**WORK TO BE COMPLETED**
Nothing but the lines from the one containing "518 228 1472" through the end of the material should be restated, and each exactly.

**STORED DATA**
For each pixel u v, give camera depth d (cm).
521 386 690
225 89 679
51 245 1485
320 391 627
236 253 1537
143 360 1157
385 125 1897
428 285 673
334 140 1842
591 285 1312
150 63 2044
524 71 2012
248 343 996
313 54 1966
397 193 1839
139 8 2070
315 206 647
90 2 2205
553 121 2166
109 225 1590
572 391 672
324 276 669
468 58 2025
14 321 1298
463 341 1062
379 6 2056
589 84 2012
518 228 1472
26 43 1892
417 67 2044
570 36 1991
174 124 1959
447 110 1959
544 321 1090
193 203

**RESPONSE AREA**
518 228 1472
26 43 1892
417 67 2044
570 36 1991
174 124 1959
447 110 1959
544 321 1090
193 203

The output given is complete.